Many small bank depositors complain that while FATCA’s goals may be laudable, it violates bank secrecy norms and allows a foreign government (the US) to impose on the banking system of another country (the Phillippines).
A small wage-earner wonders if these rules on foreign accounts are also enforced on top officials, including the President, Vice President, Supreme Court and Court of Appeals justices, Cabinet members, senators, congressmen, and generals.
Bank depositors must now declare if they are US persons. Responsible bank officers also interview account holders as to the source of their funds, if substantial, and the nature of their business.
• BIR, IRS swap info on bank deposits
UNDER a FATCA Intergovernmental Agreement (IGA) with the US, while the Bureau of Internal Revenue gathers financial information on US persons in the Philippines, the IRS in turn supplies the BIR with similar data on Filipinos’ financial holdings in the US.
We sought more FATCA details from the Banko Sentral ng Pilipinas and received BSP’s replies in Q&A form:
Q: What are FATCA obligations applicable to a Philippine FI?
A: PFIs will need to perform due diligence checks to identify financial accounts held by US persons.
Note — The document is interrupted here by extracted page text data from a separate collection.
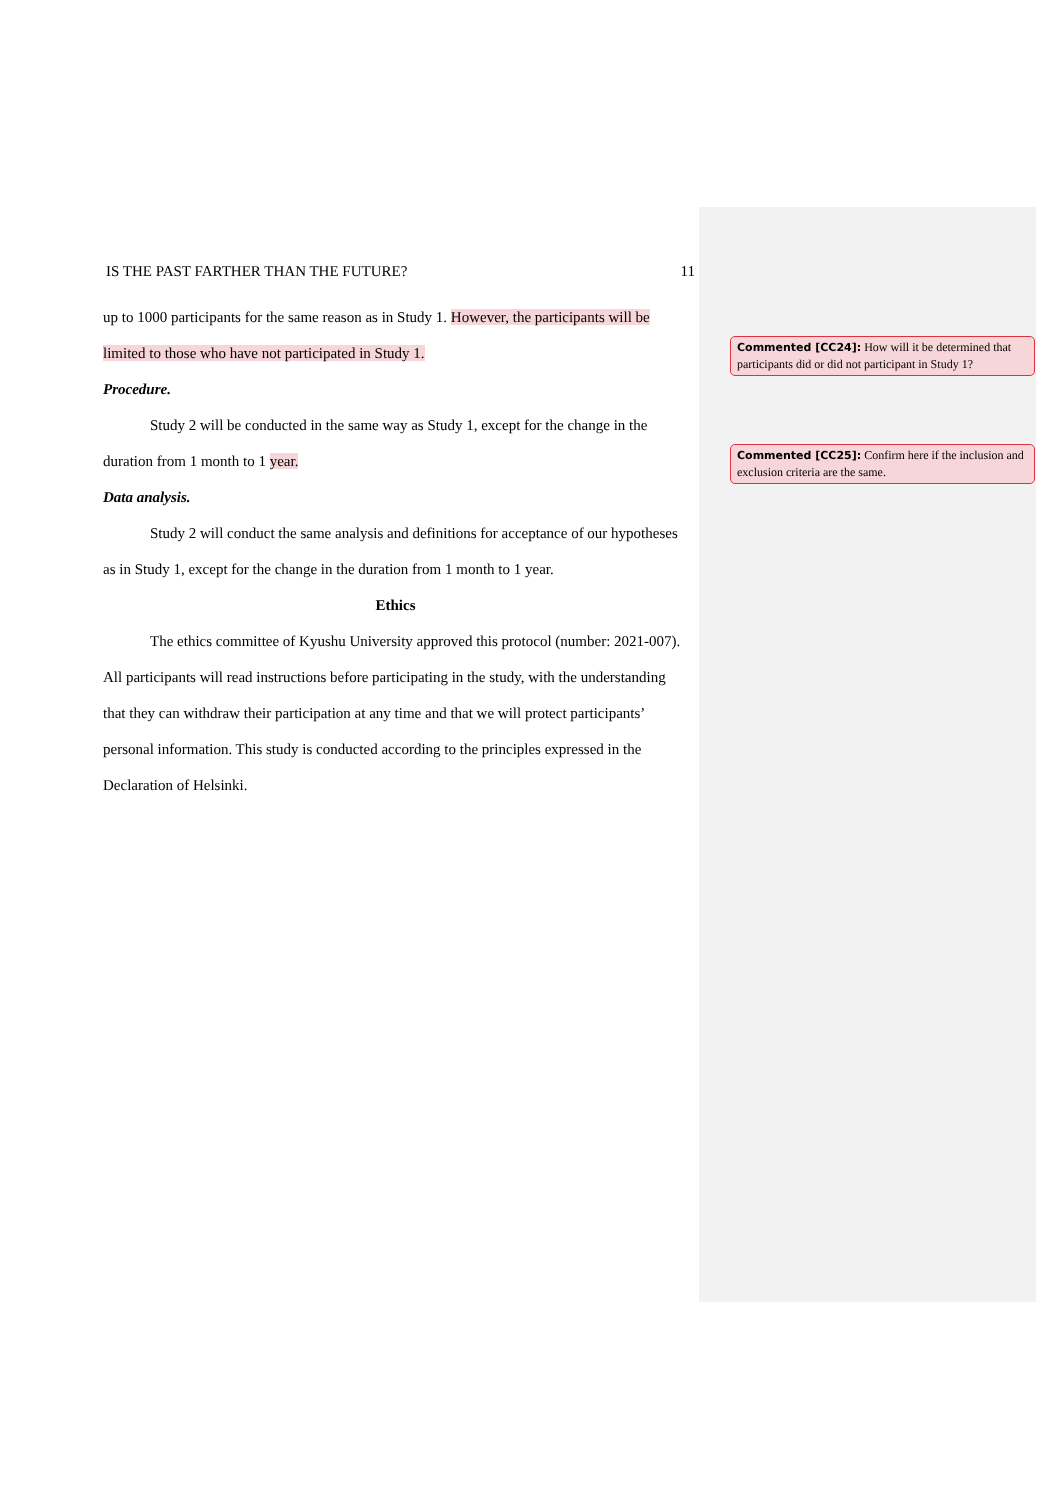IS THE PAST FARTHER THAN THE FUTURE? 11
up to 1000 participants for the same reason as in Study 1. However, the participants will be limited to those who have not participated in Study 1.
Procedure.
Study 2 will be conducted in the same way as Study 1, except for the change in the duration from 1 month to 1 year.
Data analysis.
Study 2 will conduct the same analysis and definitions for acceptance of our hypotheses as in Study 1, except for the change in the duration from 1 month to 1 year.
Ethics
The ethics committee of Kyushu University approved this protocol (number: 2021-007). All participants will read instructions before participating in the study, with the understanding that they can withdraw their participation at any time and that we will protect participants’ personal information. This study is conducted according to the principles expressed in the Declaration of Helsinki.
Commented [CC24]: How will it be determined that participants did or did not participant in Study 1?
Commented [CC25]: Confirm here if the inclusion and exclusion criteria are the same.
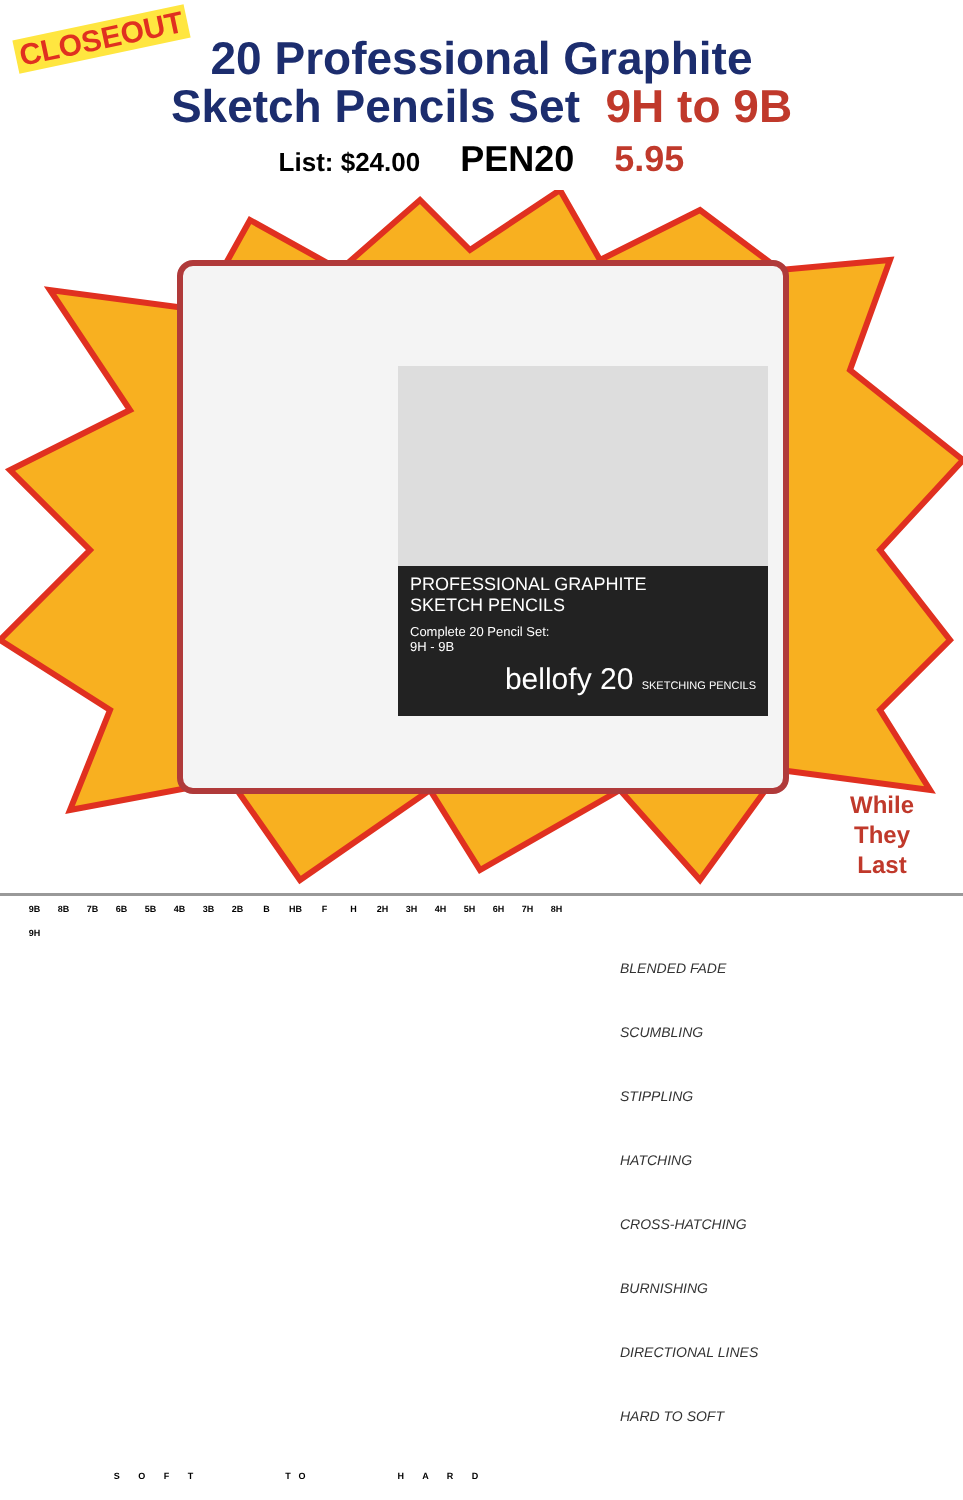CLOSEOUT
20 Professional Graphite
Sketch Pencils Set 9H to 9B
List: $24.00 PEN20 5.95
PROFESSIONAL GRAPHITE
SKETCH PENCILS
Complete 20 Pencil Set:
9H - 9B
bellofy 20 SKETCHING PENCILS
While
They
Last
9B
8B
7B
6B
5B
4B
3B
2B
B
HB
F
H
2H
3H
4H
5H
6H
7H
8H
9H
S O F T TO H A R D
BLENDED FADE
SCUMBLING
STIPPLING
HATCHING
CROSS-HATCHING
BURNISHING
DIRECTIONAL LINES
HARD TO SOFT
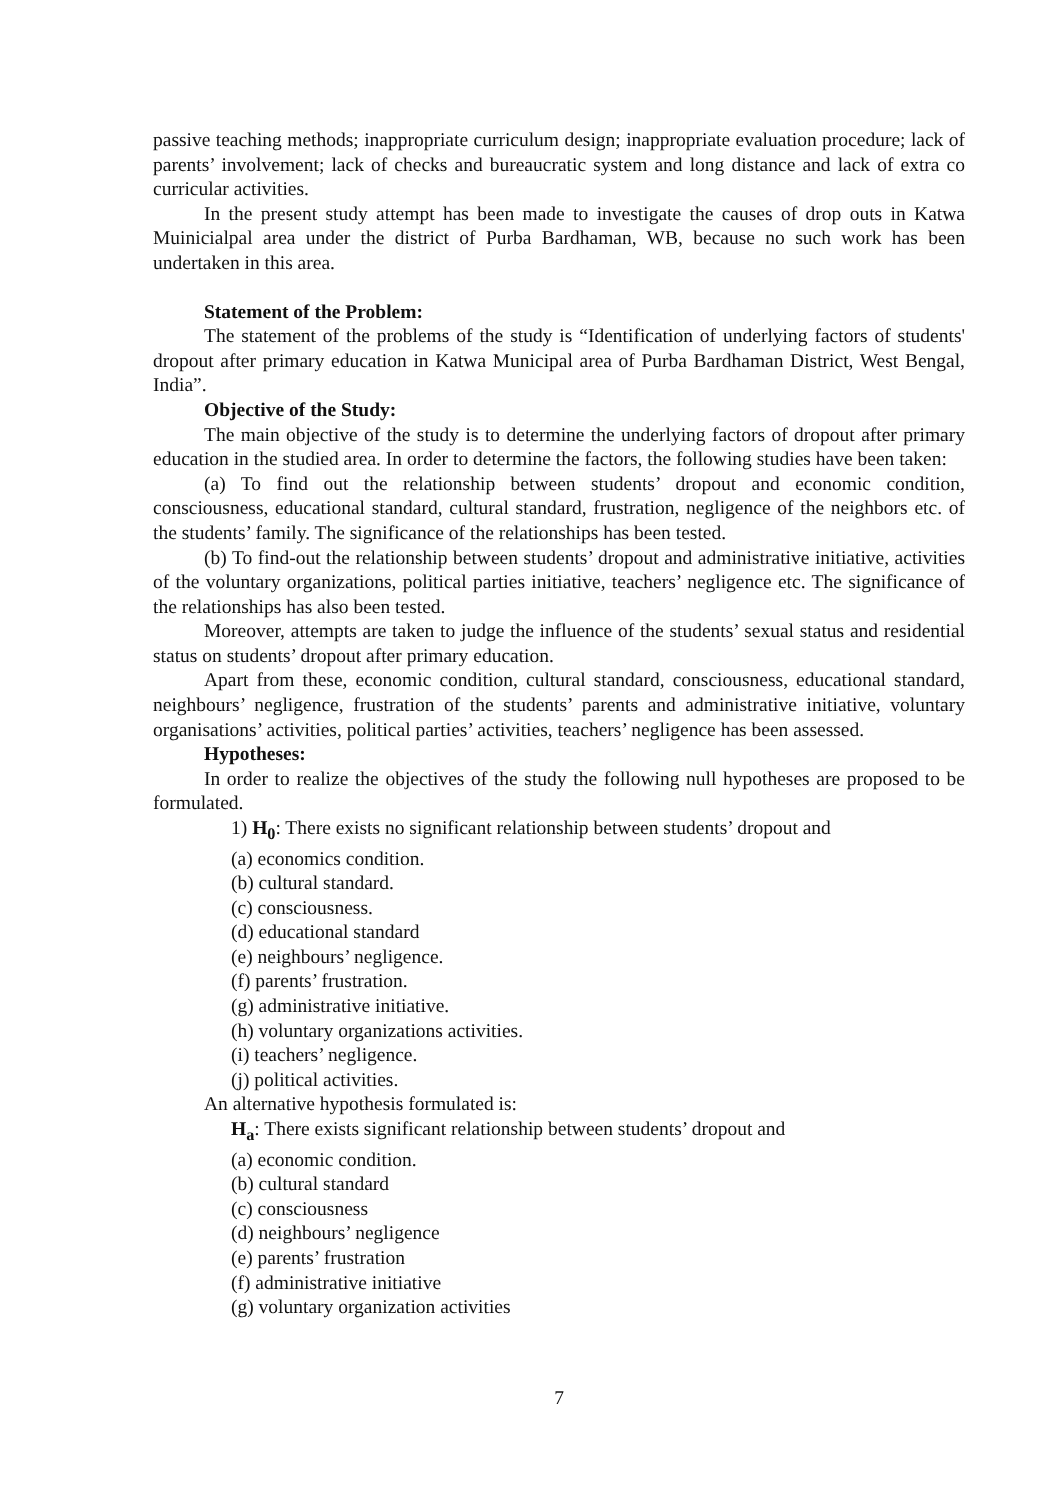passive teaching methods; inappropriate curriculum design; inappropriate evaluation procedure; lack of parents’ involvement; lack of checks and bureaucratic system and long distance and lack of extra co curricular activities.
In the present study attempt has been made to investigate the causes of drop outs in Katwa Muinicialpal area under the district of Purba Bardhaman, WB, because no such work has been undertaken in this area.
Statement of the Problem:
The statement of the problems of the study is “Identification of underlying factors of students' dropout after primary education in Katwa Municipal area of Purba Bardhaman District, West Bengal, India”.
Objective of the Study:
The main objective of the study is to determine the underlying factors of dropout after primary education in the studied area. In order to determine the factors, the following studies have been taken:
(a) To find out the relationship between students’ dropout and economic condition, consciousness, educational standard, cultural standard, frustration, negligence of the neighbors etc. of the students’ family. The significance of the relationships has been tested.
(b) To find-out the relationship between students’ dropout and administrative initiative, activities of the voluntary organizations, political parties initiative, teachers’ negligence etc. The significance of the relationships has also been tested.
Moreover, attempts are taken to judge the influence of the students’ sexual status and residential status on students’ dropout after primary education.
Apart from these, economic condition, cultural standard, consciousness, educational standard, neighbours’ negligence, frustration of the students’ parents and administrative initiative, voluntary organisations’ activities, political parties’ activities, teachers’ negligence has been assessed.
Hypotheses:
In order to realize the objectives of the study the following null hypotheses are proposed to be formulated.
1) H<sub>0</sub>: There exists no significant relationship between students’ dropout and
(a) economics condition.
(b) cultural standard.
(c) consciousness.
(d) educational standard
(e) neighbours’ negligence.
(f) parents’ frustration.
(g) administrative initiative.
(h) voluntary organizations activities.
(i) teachers’ negligence.
(j) political activities.
An alternative hypothesis formulated is:
H<sub>a</sub>: There exists significant relationship between students’ dropout and
(a) economic condition.
(b) cultural standard
(c) consciousness
(d) neighbours’ negligence
(e) parents’ frustration
(f) administrative initiative
(g) voluntary organization activities
7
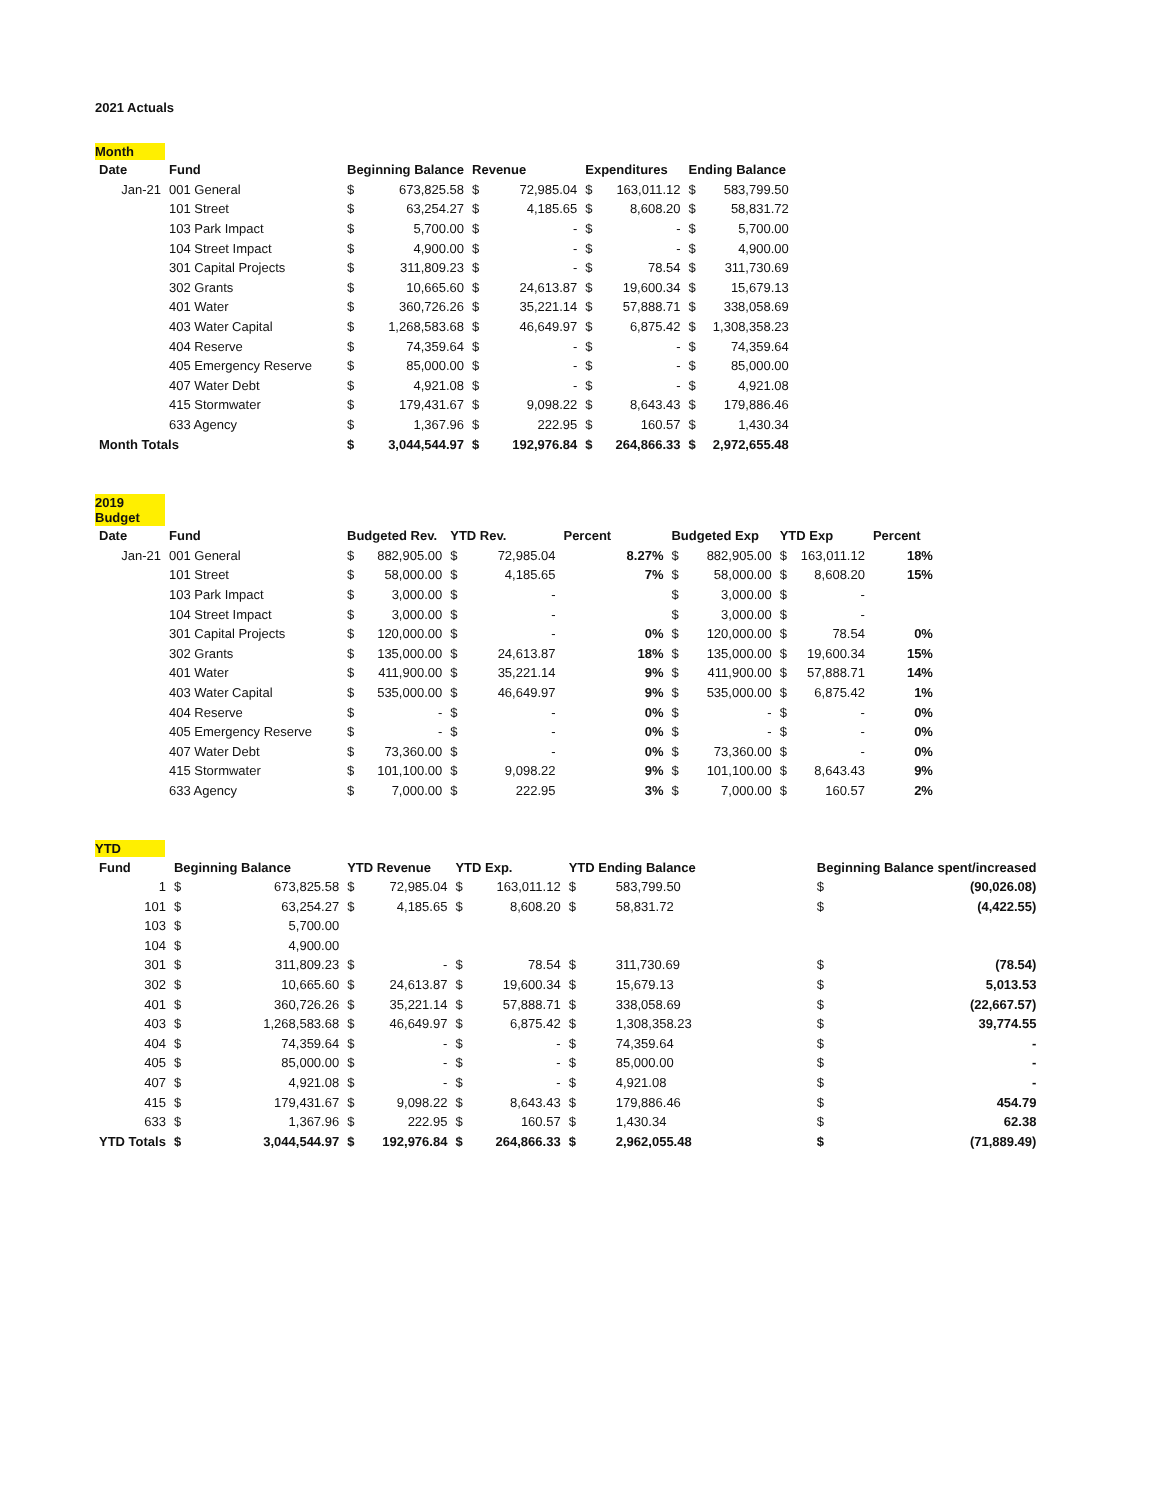2021 Actuals
Month
| Date | Fund | Beginning Balance | | Revenue | | Expenditures | | Ending Balance | |
| --- | --- | --- | --- | --- | --- | --- | --- | --- | --- |
| Jan-21 | 001 General | $ | 673,825.58 | $ | 72,985.04 | $ | 163,011.12 | $ | 583,799.50 |
| | 101 Street | $ | 63,254.27 | $ | 4,185.65 | $ | 8,608.20 | $ | 58,831.72 |
| | 103 Park Impact | $ | 5,700.00 | $ | - | $ | - | $ | 5,700.00 |
| | 104 Street Impact | $ | 4,900.00 | $ | - | $ | - | $ | 4,900.00 |
| | 301 Capital Projects | $ | 311,809.23 | $ | - | $ | 78.54 | $ | 311,730.69 |
| | 302 Grants | $ | 10,665.60 | $ | 24,613.87 | $ | 19,600.34 | $ | 15,679.13 |
| | 401 Water | $ | 360,726.26 | $ | 35,221.14 | $ | 57,888.71 | $ | 338,058.69 |
| | 403 Water Capital | $ | 1,268,583.68 | $ | 46,649.97 | $ | 6,875.42 | $ | 1,308,358.23 |
| | 404 Reserve | $ | 74,359.64 | $ | - | $ | - | $ | 74,359.64 |
| | 405 Emergency Reserve | $ | 85,000.00 | $ | - | $ | - | $ | 85,000.00 |
| | 407 Water Debt | $ | 4,921.08 | $ | - | $ | - | $ | 4,921.08 |
| | 415 Stormwater | $ | 179,431.67 | $ | 9,098.22 | $ | 8,643.43 | $ | 179,886.46 |
| | 633 Agency | $ | 1,367.96 | $ | 222.95 | $ | 160.57 | $ | 1,430.34 |
| Month Totals | | $ | 3,044,544.97 | $ | 192,976.84 | $ | 264,866.33 | $ | 2,972,655.48 |
2019 Budget
| Date | Fund | Budgeted Rev. | | YTD Rev. | | Percent | Budgeted Exp | | YTD Exp | | Percent |
| --- | --- | --- | --- | --- | --- | --- | --- | --- | --- | --- | --- |
| Jan-21 | 001 General | $ | 882,905.00 | $ | 72,985.04 | 8.27% | $ | 882,905.00 | $ | 163,011.12 | 18% |
| | 101 Street | $ | 58,000.00 | $ | 4,185.65 | 7% | $ | 58,000.00 | $ | 8,608.20 | 15% |
| | 103 Park Impact | $ | 3,000.00 | $ | - | | $ | 3,000.00 | $ | - | |
| | 104 Street Impact | $ | 3,000.00 | $ | - | | $ | 3,000.00 | $ | - | |
| | 301 Capital Projects | $ | 120,000.00 | $ | - | 0% | $ | 120,000.00 | $ | 78.54 | 0% |
| | 302 Grants | $ | 135,000.00 | $ | 24,613.87 | 18% | $ | 135,000.00 | $ | 19,600.34 | 15% |
| | 401 Water | $ | 411,900.00 | $ | 35,221.14 | 9% | $ | 411,900.00 | $ | 57,888.71 | 14% |
| | 403 Water Capital | $ | 535,000.00 | $ | 46,649.97 | 9% | $ | 535,000.00 | $ | 6,875.42 | 1% |
| | 404 Reserve | $ | - | $ | - | 0% | $ | - | $ | - | 0% |
| | 405 Emergency Reserve | $ | - | $ | - | 0% | $ | - | $ | - | 0% |
| | 407 Water Debt | $ | 73,360.00 | $ | - | 0% | $ | 73,360.00 | $ | - | 0% |
| | 415 Stormwater | $ | 101,100.00 | $ | 9,098.22 | 9% | $ | 101,100.00 | $ | 8,643.43 | 9% |
| | 633 Agency | $ | 7,000.00 | $ | 222.95 | 3% | $ | 7,000.00 | $ | 160.57 | 2% |
YTD
| Fund | Beginning Balance | | YTD Revenue | | YTD Exp. | | YTD Ending Balance | | | Beginning Balance spent/increased | |
| --- | --- | --- | --- | --- | --- | --- | --- | --- | --- | --- | --- |
| 1 | $ | 673,825.58 | $ | 72,985.04 | $ | 163,011.12 | $ | 583,799.50 | | $ | (90,026.08) |
| 101 | $ | 63,254.27 | $ | 4,185.65 | $ | 8,608.20 | $ | 58,831.72 | | $ | (4,422.55) |
| 103 | $ | 5,700.00 | | | | | | | | | |
| 104 | $ | 4,900.00 | | | | | | | | | |
| 301 | $ | 311,809.23 | $ | - | $ | 78.54 | $ | 311,730.69 | | $ | (78.54) |
| 302 | $ | 10,665.60 | $ | 24,613.87 | $ | 19,600.34 | $ | 15,679.13 | | $ | 5,013.53 |
| 401 | $ | 360,726.26 | $ | 35,221.14 | $ | 57,888.71 | $ | 338,058.69 | | $ | (22,667.57) |
| 403 | $ | 1,268,583.68 | $ | 46,649.97 | $ | 6,875.42 | $ | 1,308,358.23 | | $ | 39,774.55 |
| 404 | $ | 74,359.64 | $ | - | $ | - | $ | 74,359.64 | | $ | - |
| 405 | $ | 85,000.00 | $ | - | $ | - | $ | 85,000.00 | | $ | - |
| 407 | $ | 4,921.08 | $ | - | $ | - | $ | 4,921.08 | | $ | - |
| 415 | $ | 179,431.67 | $ | 9,098.22 | $ | 8,643.43 | $ | 179,886.46 | | $ | 454.79 |
| 633 | $ | 1,367.96 | $ | 222.95 | $ | 160.57 | $ | 1,430.34 | | $ | 62.38 |
| YTD Totals | $ | 3,044,544.97 | $ | 192,976.84 | $ | 264,866.33 | $ | 2,962,055.48 | | $ | (71,889.49) |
Thereafter, the PFIs will need to transmit information on such accounts to the BIR, which will in turn transmit the information to the IRS.
Q: Why is the Philippines entering into a FATCA Intergovernmental Agreement with the US?
A: Following various representations made by the industry associations of financial institutions where they advocate adoption by the Philippines of a Model 1 IGA with the US, the Philippines agreed to enter into a FATCA IGA with the US to help Philippine Fls (PFIs) manage their FATCA compliance burden. Without the IGA, individual Fls outside the US will have to enter into individual FFI agreements with the US to avoid FATCA-related withholding tax. With the IGA, PFIs will benefit from simplified compliance procedures with regard to identifying and reporting on financial accounts held by US persons. Moreover, since the IGA is reciprocal between the US and the Philippines, the Bureau of Internal Revenue will also receive from the US information on financial accounts of Philippine residents in the US.
Q: What is a FATCA Model 1 IGA, a FATCA Model 2 IGA?
A: The US has developed two Model IGAs to simplify and overcome legal issues relating to the implementation of FATCA. Model 1 establishes a framework for Fls outside the US to report account information of US persons to the relevant domestic authority (BIR in the Philippines’s case) which in turn provides the information to the IRS. Model 2 establishes a framework for FIs outside the US to directly report account information of US persons to the IRS, which is supplemented by information exchange upon request between the IRS and its relevant government counterpart.
Q: Does a business need to register with the IRS for FATCA?
A: All PFIs must register with the IRS, unless they are exempt. Annex II to the IGA lists the Non-Reporting PFIs that are treated as Exempt Beneficial Owners or Deemed Compliant FFIs. Until the IGA is signed, the entities listed in the 30 November 2014 IGA Model 1 template are the entities considered as Exempt Beneficial Owners or Deemed Compliant FFIs.
Q: Who is considered as a US person?
A: For the purposes of FATCA, “US person” means: (a) a citizen or lawful permanent resident (including US green card holder) of the US; or (b) a partnership or corporation organized in the US or under the laws of the US or any State thereof, or a trust if: (i) a court in the US would have authority under the applicable law to render orders or judgments concerning substantially all issues regarding the administration of the trust; and (ii) one or more US persons have the authority to control all substantial decisions of the trust, or an estate of a decedent that is a citizen or resident of the US.